BTW i feed em 2 pellets, once a day,


----------



## turtle10 (Dec 30, 2010)

They may not like the food or it may be to big. Also make sure the first two ingredients in the food are seafood based.


----------



## Pekemom (Jan 27, 2011)

Try the micro pellets. I had the same problem with Brooke - her mouth was just too small for the regular size pellets. Also, try to vary the food - flake or brine shrimp...tempt them!!
http://www.petsmart.com/product/index.jsp?productId=2754919


----------



## drkeni9ma (Jan 24, 2011)

Same here, my betta's don't eat pellets/spit them.. what I do is I left them for a day and do not feed them totally.. after the next day I put pellets and they eat it.. but now I feed them blood worms.. sometimes they don't sometimes they eat it..


----------



## turtle10 (Dec 30, 2010)

Just bloodworms is not a balanced diet.


----------



## drkeni9ma (Jan 24, 2011)

Yes feeding bloodworm only is not recommended.. try different live or frozen food.. mine is on blood worms and pellets..


----------



## turtle10 (Dec 30, 2010)

Also freeze dried bloodworms are a treat and should only be fed 1-2 times a week.


----------



## Princebetta (Feb 28, 2011)

Ok so are there 2 different types of blood worms?


----------



## turtle10 (Dec 30, 2010)

No only one kind, but they come prepared differently. You can have live, frozen, or freeze dried bloodworms.

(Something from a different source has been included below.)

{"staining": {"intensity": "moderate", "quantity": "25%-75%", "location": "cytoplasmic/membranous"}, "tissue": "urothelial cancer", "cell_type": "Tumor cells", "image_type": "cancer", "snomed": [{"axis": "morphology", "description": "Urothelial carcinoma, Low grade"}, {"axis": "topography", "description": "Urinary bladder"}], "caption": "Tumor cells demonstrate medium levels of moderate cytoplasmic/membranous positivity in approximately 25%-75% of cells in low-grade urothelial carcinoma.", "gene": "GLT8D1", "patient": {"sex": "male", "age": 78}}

Make sure the first two ingredients in the pellets are seafood based and that the pellets are small enough to swallow.


----------



## Princebetta (Feb 28, 2011)

turtle10 said:


> No only one kind, but they come prepared differently. You can have live, frozen, or freeze dried bloodworms.
> 
> Make sure the first two ingredients in the pellets are seafood based and that the pellets are small enough to swallow.


Are frozen and live blood worms considered a treat also?


----------



## turtle10 (Dec 30, 2010)

I think yes for frozen, not too sure about live.


----------